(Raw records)
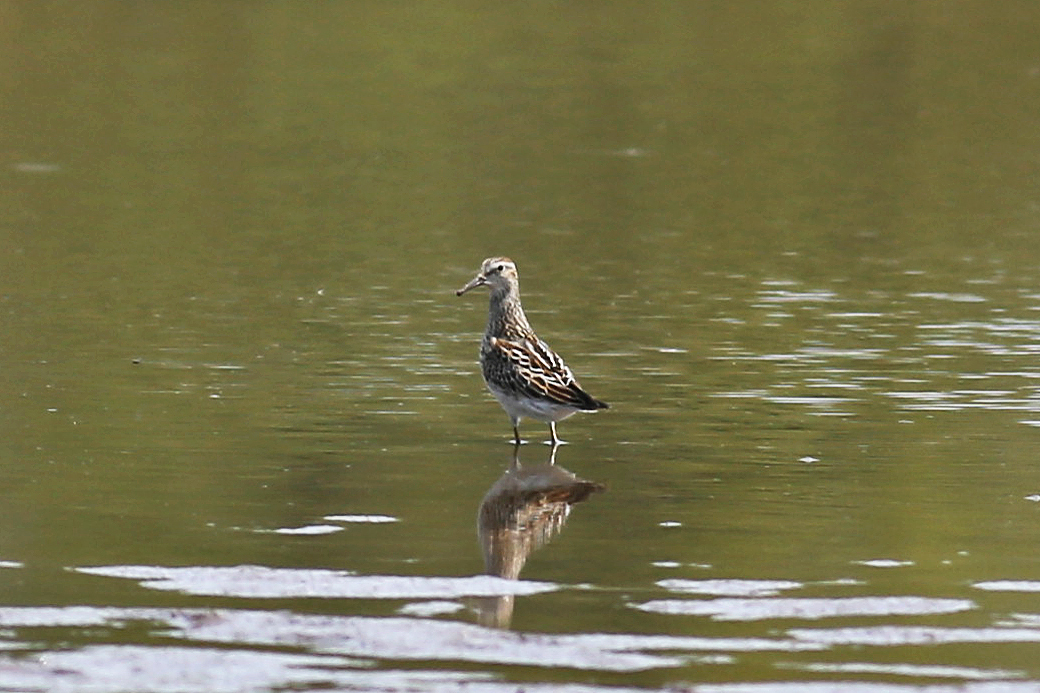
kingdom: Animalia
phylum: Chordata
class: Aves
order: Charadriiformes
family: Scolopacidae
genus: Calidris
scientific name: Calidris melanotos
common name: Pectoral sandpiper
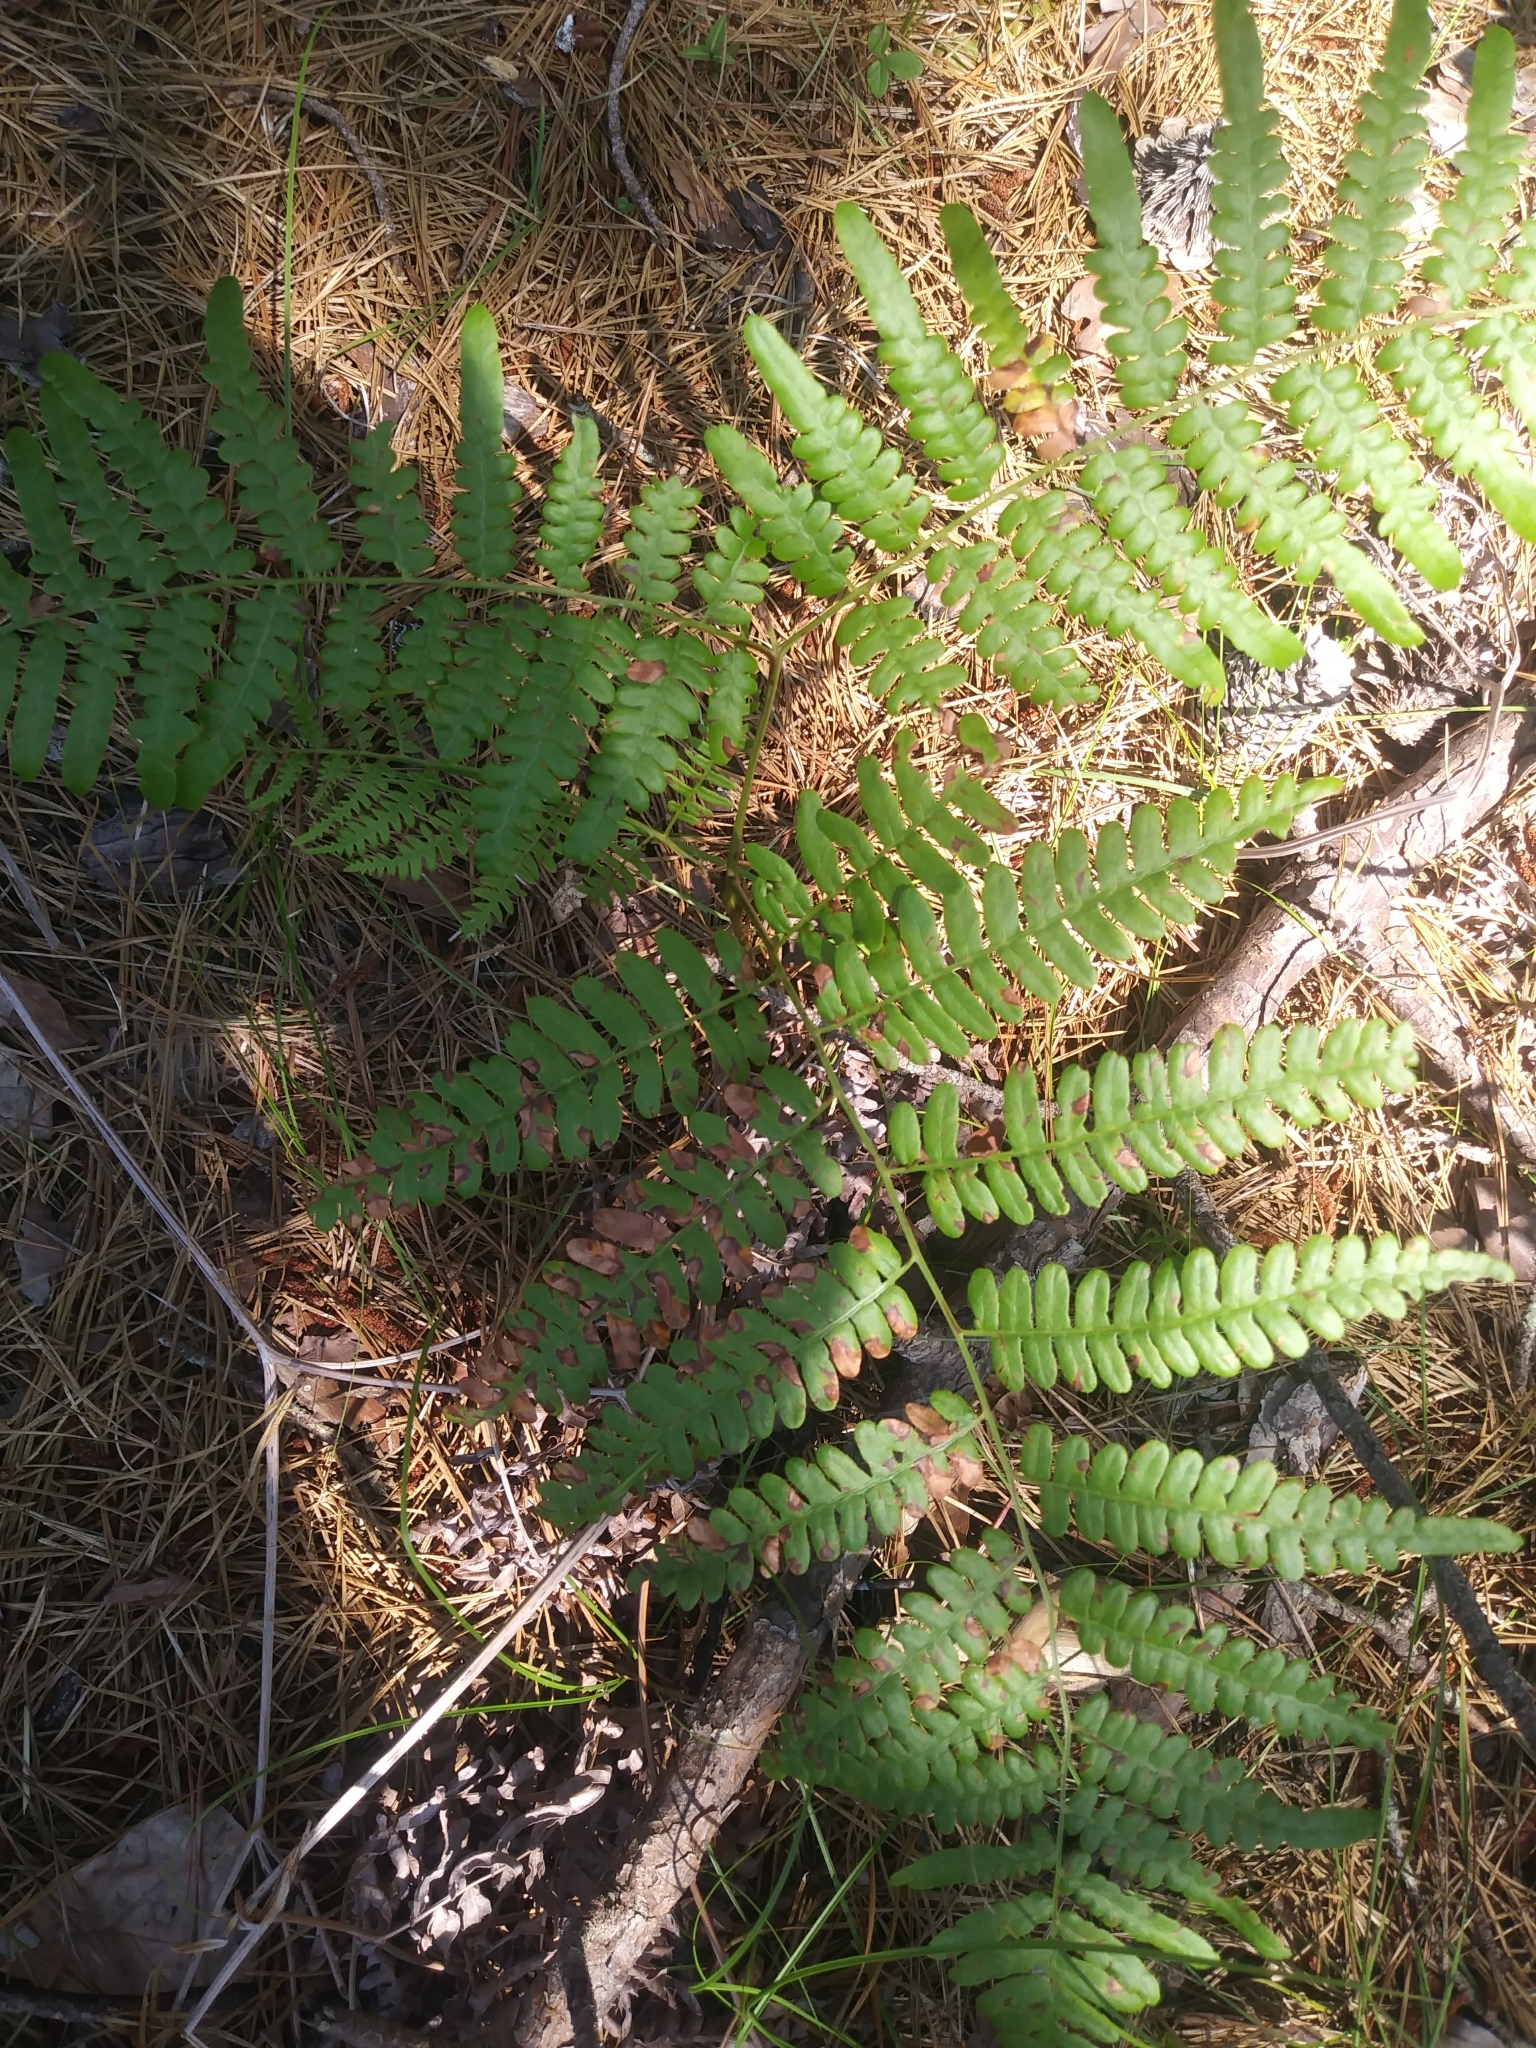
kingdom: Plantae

• [Prompt]
Rewrite every line of the material above, substituting "vernacular name" for "common name" and keeping everything else the same. Leave out the pictures.

• [Output]
kingdom: Animalia
phylum: Chordata
class: Aves
order: Charadriiformes
family: Scolopacidae
genus: Calidris
scientific name: Calidris melanotos
vernacular name: Pectoral sandpiper
kingdom: Plantae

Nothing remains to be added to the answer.